• _Problem to work on_
Reproduce the records word for word, with nothing left out.
──────────
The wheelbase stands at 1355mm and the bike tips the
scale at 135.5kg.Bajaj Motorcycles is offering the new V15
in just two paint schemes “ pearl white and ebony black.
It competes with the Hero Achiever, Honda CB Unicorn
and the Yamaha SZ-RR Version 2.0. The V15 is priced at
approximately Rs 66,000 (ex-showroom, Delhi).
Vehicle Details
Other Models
──────────
• _Solution to the exercise_
The wheelbase stands at 1355mm and the bike tips the
scale at 135.5kg.Bajaj Motorcycles is offering the new V15
in just two paint schemes “ pearl white and ebony black.
It competes with the Hero Achiever, Honda CB Unicorn
and the Yamaha SZ-RR Version 2.0. The V15 is priced at
approximately Rs 66,000 (ex-showroom, Delhi).
Vehicle Details
Other Models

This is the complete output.